3. On the other hand, the Colts were able to exert themselves, thanks to a line that made the quick transition last year from one of the worst to one of the best.
Since they don’t get recognized often enough, it’s worth it to say their names whenever you get a chance. Left tackle Anthony Castonzo, left guard Quenton Nelson, center Ryan Kelly, right guard Mark Glowinski, and right tackle Braden Smith have combined to become a group that creates the personality of a team.
It’s far from glamorous, but neither are the Colts. Which makes the whole thing work.
4. When kicker Adam Vinatieri was struggling, there was speculation he might retire, or the Colts might make that decision for him.
Sunday, he did his job, hitting three short field goals (32, 32, and 29) when points were scarce.

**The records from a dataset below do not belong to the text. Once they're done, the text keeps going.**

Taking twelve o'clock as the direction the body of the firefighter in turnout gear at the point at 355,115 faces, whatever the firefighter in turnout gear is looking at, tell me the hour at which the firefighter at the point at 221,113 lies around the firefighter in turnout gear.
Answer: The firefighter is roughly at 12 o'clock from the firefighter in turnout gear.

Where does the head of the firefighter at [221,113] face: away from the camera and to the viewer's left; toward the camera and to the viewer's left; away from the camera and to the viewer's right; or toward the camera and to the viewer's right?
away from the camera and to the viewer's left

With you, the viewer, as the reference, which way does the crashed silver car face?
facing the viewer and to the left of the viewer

Trusting the league’s all-time leading scorer is easy in theory, but after he missed five kicks in the first two weeks, it would be understandable to worry.
But like so many things about his team, he seems to fit what the personality Reich’s trying to establish.
5. The Chiefs have some obvious firepower, but a bit of fire as well.
NBC’s cameras caught tight end Travis Kelce and offensive coordinator Eric Bieniemy having a rather animated conversation on the sidelines. At the end of the exchange, Kelce gave Bieniemy a shove, and it didn’t appear playful.
The two later hugged it out, but sometimes a collection of high achievers with big personalities will create some friction. The difference with the Chiefs (at least in the global sense) appears to be their ability to handle it.